The major wireless equipment vendors have voiced mixed responses to India's new rules on security checks for suppliers of key systems.
The Chinese giants, ZTE and Huawei, which have come under the heaviest scrutiny from the Department of Telecom, seem ready to comply with new regulations, but Ericsson is denouncing the safeguards as "unjustly onerous."
Major procurements of 2G kit, and the forthcoming 3G tenders, have been delayed by the DoT's attempts to ensure that suppliers cannot access sensitive information or threaten national security.
Earlier this year, the heat was on Chinese suppliers, with some politicians calling for a blanket ban. More recently, the aim has been to devise a set of rules that would apply to all vendors. The operators have become increasingly restive at the uncertainty, which makes it difficult for them to select equipment, and at possible limitations on their freedom to choose the most cost effective systems.
Two weeks ago, the government made its biggest step so far to come up with standardized guidelines, but they are tougher than those of many other countries - many more mature telecoms economies faced these issues a decade ago.
It has already implemented a rigorous set of checks before purchases can be approved, but these should become more consistent.

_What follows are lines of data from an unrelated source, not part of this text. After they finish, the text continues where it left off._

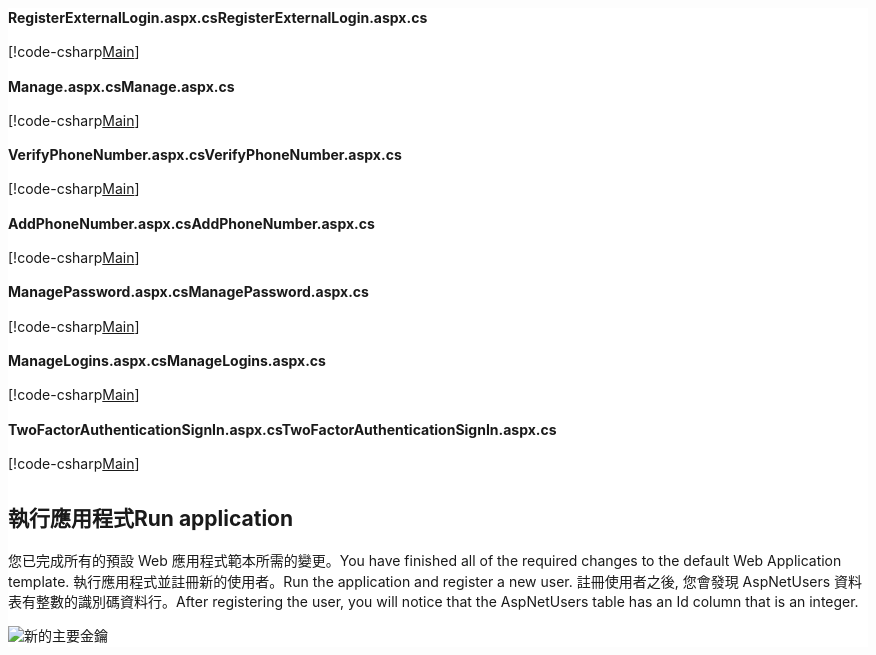 <span data-ttu-id="db490-205">**RegisterExternalLogin.aspx.cs**</span><span class="sxs-lookup"><span data-stu-id="db490-205">**RegisterExternalLogin.aspx.cs**</span></span>

[!code-csharp[Main](change-primary-key-for-users-in-aspnet-identity/samples/sample34.cs?highlight=36)]

<span data-ttu-id="db490-206">**Manage.aspx.cs**</span><span class="sxs-lookup"><span data-stu-id="db490-206">**Manage.aspx.cs**</span></span>

[!code-csharp[Main](change-primary-key-for-users-in-aspnet-identity/samples/sample35.cs?highlight=11,27,32,34,82,87,99,108)]

<span data-ttu-id="db490-207">**VerifyPhoneNumber.aspx.cs**</span><span class="sxs-lookup"><span data-stu-id="db490-207">**VerifyPhoneNumber.aspx.cs**</span></span>

[!code-csharp[Main](change-primary-key-for-users-in-aspnet-identity/samples/sample36.cs?highlight=8,23,27)]

<span data-ttu-id="db490-208">**AddPhoneNumber.aspx.cs**</span><span class="sxs-lookup"><span data-stu-id="db490-208">**AddPhoneNumber.aspx.cs**</span></span>

[!code-csharp[Main](change-primary-key-for-users-in-aspnet-identity/samples/sample37.cs?highlight=7)]

<span data-ttu-id="db490-209">**ManagePassword.aspx.cs**</span><span class="sxs-lookup"><span data-stu-id="db490-209">**ManagePassword.aspx.cs**</span></span>

[!code-csharp[Main](change-primary-key-for-users-in-aspnet-identity/samples/sample38.cs?highlight=11,47,50,68)]

<span data-ttu-id="db490-210">**ManageLogins.aspx.cs**</span><span class="sxs-lookup"><span data-stu-id="db490-210">**ManageLogins.aspx.cs**</span></span>

[!code-csharp[Main](change-primary-key-for-users-in-aspnet-identity/samples/sample39.cs?highlight=16,23,32,41,45)]

<span data-ttu-id="db490-211">**TwoFactorAuthenticationSignIn.aspx.cs**</span><span class="sxs-lookup"><span data-stu-id="db490-211">**TwoFactorAuthenticationSignIn.aspx.cs**</span></span>

[!code-csharp[Main](change-primary-key-for-users-in-aspnet-identity/samples/sample40.cs?highlight=14-15,29,53)]

<a id="run"></a>
## <a name="run-application"></a><span data-ttu-id="db490-212">執行應用程式</span><span class="sxs-lookup"><span data-stu-id="db490-212">Run application</span></span>

<span data-ttu-id="db490-213">您已完成所有的預設 Web 應用程式範本所需的變更。</span><span class="sxs-lookup"><span data-stu-id="db490-213">You have finished all of the required changes to the default Web Application template.</span></span> <span data-ttu-id="db490-214">執行應用程式並註冊新的使用者。</span><span class="sxs-lookup"><span data-stu-id="db490-214">Run the application and register a new user.</span></span> <span data-ttu-id="db490-215">註冊使用者之後, 您會發現 AspNetUsers 資料表有整數的識別碼資料行。</span><span class="sxs-lookup"><span data-stu-id="db490-215">After registering the user, you will notice that the AspNetUsers table has an Id column that is an integer.</span></span>

![新的主要金鑰](change-primary-key-for-users-in-aspnet-identity/_static/image1.png)
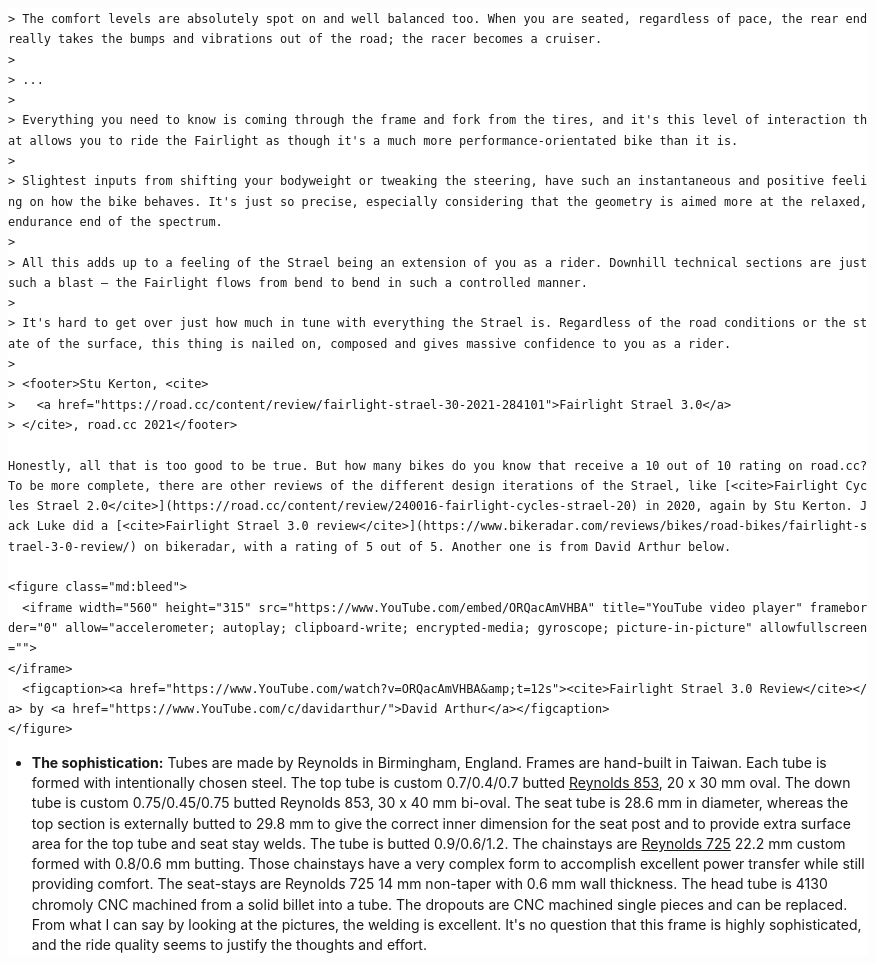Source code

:     > The comfort levels are absolutely spot on and well balanced too. When you are seated, regardless of pace, the rear end really takes the bumps and vibrations out of the road; the racer becomes a cruiser.
    >
    > ...
    >
    > Everything you need to know is coming through the frame and fork from the tires, and it's this level of interaction that allows you to ride the Fairlight as though it's a much more performance-orientated bike than it is.
    >
    > Slightest inputs from shifting your bodyweight or tweaking the steering, have such an instantaneous and positive feeling on how the bike behaves. It's just so precise, especially considering that the geometry is aimed more at the relaxed, endurance end of the spectrum.
    >
    > All this adds up to a feeling of the Strael being an extension of you as a rider. Downhill technical sections are just such a blast – the Fairlight flows from bend to bend in such a controlled manner.
    >
    > It's hard to get over just how much in tune with everything the Strael is. Regardless of the road conditions or the state of the surface, this thing is nailed on, composed and gives massive confidence to you as a rider.
    >
    > <footer>Stu Kerton, <cite>
    >   <a href="https://road.cc/content/review/fairlight-strael-30-2021-284101">Fairlight Strael 3.0</a>
    > </cite>, road.cc 2021</footer>

    Honestly, all that is too good to be true. But how many bikes do you know that receive a 10 out of 10 rating on road.cc? To be more complete, there are other reviews of the different design iterations of the Strael, like [<cite>Fairlight Cycles Strael 2.0</cite>](https://road.cc/content/review/240016-fairlight-cycles-strael-20) in 2020, again by Stu Kerton. Jack Luke did a [<cite>Fairlight Strael 3.0 review</cite>](https://www.bikeradar.com/reviews/bikes/road-bikes/fairlight-strael-3-0-review/) on bikeradar, with a rating of 5 out of 5. Another one is from David Arthur below.

    <figure class="md:bleed">
      <iframe width="560" height="315" src="https://www.YouTube.com/embed/ORQacAmVHBA" title="YouTube video player" frameborder="0" allow="accelerometer; autoplay; clipboard-write; encrypted-media; gyroscope; picture-in-picture" allowfullscreen="">
    </iframe>
      <figcaption><a href="https://www.YouTube.com/watch?v=ORQacAmVHBA&amp;t=12s"><cite>Fairlight Strael 3.0 Review</cite></a> by <a href="https://www.YouTube.com/c/davidarthur/">David Arthur</a></figcaption>
    </figure>

-   **The sophistication:** Tubes are made by Reynolds in Birmingham, England. Frames are hand-built in Taiwan. Each tube is formed with intentionally chosen steel. The top tube is custom 0.7/0.4/0.7 butted [Reynolds 853](https://www.reynoldstechnology.biz/materials/steel/s-853/), 20 x 30 mm oval. The down tube is custom 0.75/0.45/0.75 butted Reynolds 853, 30 x 40 mm bi-oval. The seat tube is 28.6 mm in diameter, whereas the top section is externally butted to 29.8 mm to give the correct inner dimension for the seat post and
to provide extra surface area for the top tube and seat stay welds. The tube is butted 0.9/0.6/1.2. The chainstays are [Reynolds 725](https://www.reynoldstechnology.biz/materials/steel/s-725/) 22.2 mm custom formed with 0.8/0.6 mm butting. Those chainstays have a very complex form to accomplish excellent power transfer while still providing comfort. The seat-stays are Reynolds 725 14 mm non-taper with 0.6 mm wall thickness. The head tube is 4130 chromoly CNC machined from a solid billet into a tube. The dropouts are CNC machined single pieces and can be replaced. From what I can say by looking at the pictures, the welding is excellent. It's no question that this frame is highly sophisticated, and the ride quality seems to justify the thoughts and effort.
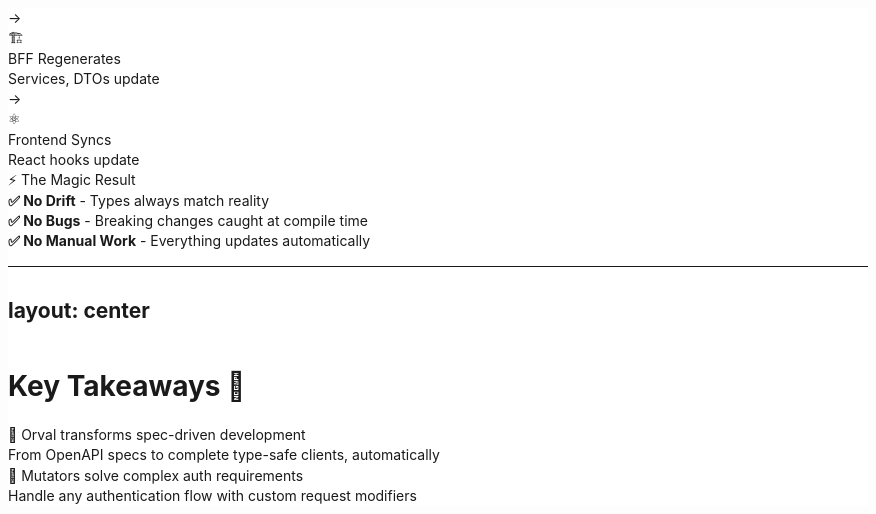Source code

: <div v-click="2" class="text-3xl text-cyan-700 dark:text-cyan-400 px-4">→</div>

<div v-click="3" class="bg-green-100/80 dark:bg-green-900/30 py-4 px-6 rounded-lg text-center flex-1">
<div class="text-3xl mb-2">🏗️</div>
<div class="text-green-700 dark:text-green-400 font-bold text-lg">BFF Regenerates</div>
<div class="text-sm text-gray-600 dark:text-slate-300 mt-2">Services, DTOs update</div>
</div>

<div v-click="4" class="text-3xl text-cyan-700 dark:text-cyan-400 px-4">→</div>

<div v-click="5" class="bg-purple-100/80 dark:bg-purple-900/30 py-4 px-6 rounded-lg text-center flex-1">
<div class="text-3xl mb-2">⚛️</div>
<div class="text-purple-700 dark:text-purple-400 font-bold text-lg">Frontend Syncs</div>
<div class="text-sm text-gray-600 dark:text-slate-300 mt-2">React hooks update</div>
</div>

</div>

<div v-click="6" class="bg-amber-100/80 dark:bg-amber-900/30 py-4 px-8 rounded-lg w-full text-center">
<div class="text-amber-700 dark:text-amber-400 font-bold text-xl mb-4">⚡ The Magic Result</div>
<div class="grid grid-cols-3 gap-6 text-base">
<div v-click="7"><strong>✅ No Drift</strong> - Types always match reality</div>
<div v-click="8"><strong>✅ No Bugs</strong> - Breaking changes caught at compile time</div>
<div v-click="9"><strong>✅ No Manual Work</strong> - Everything updates automatically</div>
</div>
</div>

</div>



---
layout: center
---

# Key Takeaways 🚀

<div class="grid grid-cols-1 gap-4 pt-4 max-w-4xl mx-auto">

<div class="bg-amber-100/80 dark:bg-amber-900/30 p-4 rounded-lg">
<div class="text-amber-700 dark:text-amber-400 font-bold text-xl mb-2">🔄 Orval transforms spec-driven development</div>
<div class="text-base text-gray-600 dark:text-slate-300">From OpenAPI specs to complete type-safe clients, automatically</div>
</div>

<div class="bg-green-100/80 dark:bg-green-900/30 p-4 rounded-lg">
<div class="text-green-700 dark:text-green-400 font-bold text-xl mb-2">🔑 Mutators solve complex auth requirements</div>
<div class="text-base text-gray-600 dark:text-slate-300">Handle any authentication flow with custom request modifiers</div>
</div>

Non-public vendors, notably Huawei, may have to open up their corporate structures in order to be eligible for contracts, something the Chinese supplier - which denies allegations of close ties to Chinese military and intelligence agencies - has indicated it is ready to do.
The most controversial clause in the new guidelines is a demand that vendors should lodge source code in an escrow account, which could be accessed by the government for reasons of national security or emergency.
Ericsson said suppliers should not have to share their hardware “source code” as this was proprietary information. “Source code is a vendor's proprietary information and most valuable asset of the company,” the company said. “We believe that the escrowing of source code requirement [should] be exempted/deleted from the agreement.”
The firm added that, once products have been certified by an “agency of repute,” the need to meet other demands made by the Indian authorities should be removed. A number of international trade bodies are also reported to have made official submissions, calling for a compromise.
By indicating that they would accept even the most onerous rules, ZTE and possibly Huawei would be positioning themselves to snap up quick deals while their rivals remain clouded in uncertainty. This is a reversal of the position earlier in the year when the western suppliers appeared to be a safer bet in terms of regulatory clearance.
Huawei and ZTE are estimated to have an order backlog of $750m between them from Indian companies. Nokia Siemens and Alcatel-Lucent both cited delays in Indian infrastructure orders as a negative factor in their recent Q2 results and Cisco is also understood to be affected to a significant degree.